What is expected
Extract each line of the records below that contains the string "tidak". Uppercase and lowercase letters count as different.

Text data extracted from pages
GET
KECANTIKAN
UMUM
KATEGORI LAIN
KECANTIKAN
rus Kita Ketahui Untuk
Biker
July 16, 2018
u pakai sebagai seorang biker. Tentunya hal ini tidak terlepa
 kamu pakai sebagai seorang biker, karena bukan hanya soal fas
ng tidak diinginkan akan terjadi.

---

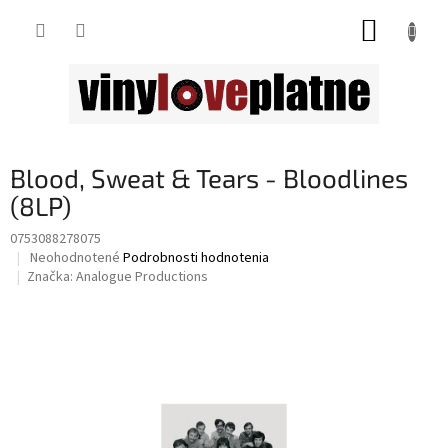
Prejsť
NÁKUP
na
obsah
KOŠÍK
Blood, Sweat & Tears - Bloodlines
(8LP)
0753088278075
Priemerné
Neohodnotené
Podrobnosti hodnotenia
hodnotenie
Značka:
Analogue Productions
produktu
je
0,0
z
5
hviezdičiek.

Exercise output
u pakai sebagai seorang biker. Tentunya hal ini tidak terlepa
ng tidak diinginkan akan terjadi.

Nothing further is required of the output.